DIRECTIVE 1
Could you format every line of the records that follow the forum thread as a JSON list of strings, one string per line, leaving out blank lines?

If you do a SELECT * from table and table contains 5 million rows,
Sqlserver will have to store the temp resultset somewhere. This is often
done in memory if the resultset is small, but with a large resultset, it
might be it uses the tempdb to store the cursor. (depends on the size of
the resultset, if the resultset is 30MB for example, it still might use
just memory to keep the resultset)

a datareader is in fact a server-side cursor. The sqlclient will
receive batches of data from the server and these are not that large. So
this could work in your situation.

> Reading batches of records would be difficult as the primary key is a GUID
> and is not sequential.
>
> What about reading the primary key values into a DataTable and then reading
> batches of records?

no can do. way too many rows.

Even though I'm generally against the usage of stored procedures in
many situations, in your particular case it suits the job I think, so in
short: best way to do this is to write a proc which does the processing
that other process is doing for you, which solves you from the
data-pumping you have to do otherwise.

Frans.

--
------------------------------------------------------------------------
Get LLBLGen Pro, productive O/R mapping for .NET: http://www.llblgen.com
My .NET blog: http://weblogs.asp.net/fbouma
Microsoft MVP (C#)
------------------------------------------------------------------------

Re: Best way to process millions of records by Sahil

Sahil
Tue Jan 04 14:46:01 CST 2005

Peter here are my 2 cents.

In order of decreasing preference I would use.

1. Dataset/DataTable <---- totally stay away from this in this case.
2. Datareader
3. Cross linked queries
4. DTS
5. BCP <--- my recommendation

.. so essentially my topmost recommendation is BCP, but I wanna add 1 more
thing. GUID is a pig compared to Int32. See if you can do away with GUID on
a table with a million rows.

BTW, for a comparison, I wouldn't be surprised if BCP is about a 100 to a
1000 times faster than DataReader.

If the other process is something OTHER than another DB, then you should
look into DTS. ... What is the other process that expects these millionish
rows?

- Sahil Malik
http://dotnetjunkies.com/weblog/sahilmalik



"Peter Sedman" <psedman@community.nospam> wrote in message
news:#vyVEAn8EHA.1452@TK2MSFTNGP11.phx.gbl...
> I have a MS SQL Server database table that contains 5 million records.
The
> primary key of the table is a GUID.
>
> I need to write an application that reads each of these records and passes
> some values to another process.
>
> What's the best way to retrieve the records to be processed?
>
> Reading the records into a DataTable would probably result in far too much
> memory usage.

DATA EXTRACTS
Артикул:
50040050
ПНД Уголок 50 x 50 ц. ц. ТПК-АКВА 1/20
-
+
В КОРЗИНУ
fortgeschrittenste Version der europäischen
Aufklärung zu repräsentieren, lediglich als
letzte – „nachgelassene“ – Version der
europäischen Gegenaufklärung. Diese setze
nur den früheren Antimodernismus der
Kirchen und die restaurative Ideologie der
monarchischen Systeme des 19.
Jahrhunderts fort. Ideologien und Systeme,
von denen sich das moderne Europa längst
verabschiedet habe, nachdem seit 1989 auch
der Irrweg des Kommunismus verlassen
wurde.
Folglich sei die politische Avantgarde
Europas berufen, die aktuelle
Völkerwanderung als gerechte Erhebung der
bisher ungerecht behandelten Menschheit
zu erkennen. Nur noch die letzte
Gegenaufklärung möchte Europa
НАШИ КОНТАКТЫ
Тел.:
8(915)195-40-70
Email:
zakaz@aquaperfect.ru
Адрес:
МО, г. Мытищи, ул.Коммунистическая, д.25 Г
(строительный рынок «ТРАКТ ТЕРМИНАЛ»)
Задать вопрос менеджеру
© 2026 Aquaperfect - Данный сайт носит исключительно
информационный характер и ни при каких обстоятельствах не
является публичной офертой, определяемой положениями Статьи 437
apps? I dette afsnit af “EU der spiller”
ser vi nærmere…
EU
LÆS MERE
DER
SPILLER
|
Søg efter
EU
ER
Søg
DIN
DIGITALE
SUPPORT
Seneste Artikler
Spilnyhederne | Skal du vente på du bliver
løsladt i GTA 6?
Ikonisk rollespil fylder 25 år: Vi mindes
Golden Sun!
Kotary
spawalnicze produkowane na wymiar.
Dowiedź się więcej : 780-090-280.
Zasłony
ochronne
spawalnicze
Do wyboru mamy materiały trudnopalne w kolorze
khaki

DIRECTIVE 2
Can you duplicate the stretch of the forum thread above from "2. Datareader" through "a million rows."?

TASK RESPONSE 1
[
  "Артикул:",
  "50040050",
  "ПНД Уголок 50 x 50 ц. ц. ТПК-АКВА 1/20",
  "-",
  "+",
  "В КОРЗИНУ",
  "fortgeschrittenste Version der europäischen",
  "Aufklärung zu repräsentieren, lediglich als",
  "letzte – „nachgelassene“ – Version der",
  "europäischen Gegenaufklärung. Diese setze",
  "nur den früheren Antimodernismus der",
  "Kirchen und die restaurative Ideologie der",
  "monarchischen Systeme des 19.",
  "Jahrhunderts fort. Ideologien und Systeme,",
  "von denen sich das moderne Europa längst",
  "verabschiedet habe, nachdem seit 1989 auch",
  "der Irrweg des Kommunismus verlassen",
  "wurde.",
  "Folglich sei die politische Avantgarde",
  "Europas berufen, die aktuelle",
  "Völkerwanderung als gerechte Erhebung der",
  "bisher ungerecht behandelten Menschheit",
  "zu erkennen. Nur noch die letzte",
  "Gegenaufklärung möchte Europa",
  "НАШИ КОНТАКТЫ",
  "Тел.:",
  "8(915)195-40-70",
  "Email:",
  "zakaz@aquaperfect.ru",
  "Адрес:",
  "МО, г. Мытищи, ул.Коммунистическая, д.25 Г",
  "(строительный рынок «ТРАКТ ТЕРМИНАЛ»)",
  "Задать вопрос менеджеру",
  "© 2026 Aquaperfect - Данный сайт носит исключительно",
  "информационный характер и ни при каких обстоятельствах не",
  "является публичной офертой, определяемой положениями Статьи 437",
  "apps? I dette afsnit af “EU der spiller”",
  "ser vi nærmere…",
  "EU",
  "LÆS MERE",
  "DER",
  "SPILLER",
  "|",
  "Søg efter",
  "EU",
  "ER",
  "Søg",
  "DIN",
  "DIGITALE",
  "SUPPORT",
  "Seneste Artikler",
  "Spilnyhederne | Skal du vente på du bliver",
  "løsladt i GTA 6?",
  "Ikonisk rollespil fylder 25 år: Vi mindes",
  "Golden Sun!",
  "Kotary",
  "spawalnicze produkowane na wymiar.",
  "Dowiedź się więcej : 780-090-280.",
  "Zasłony",
  "ochronne",
  "spawalnicze",
  "Do wyboru mamy materiały trudnopalne w kolorze",
  "khaki"
]

TASK RESPONSE 2
2. Datareader
3. Cross linked queries
4. DTS
5. BCP <--- my recommendation

.. so essentially my topmost recommendation is BCP, but I wanna add 1 more
thing. GUID is a pig compared to Int32. See if you can do away with GUID on
a table with a million rows.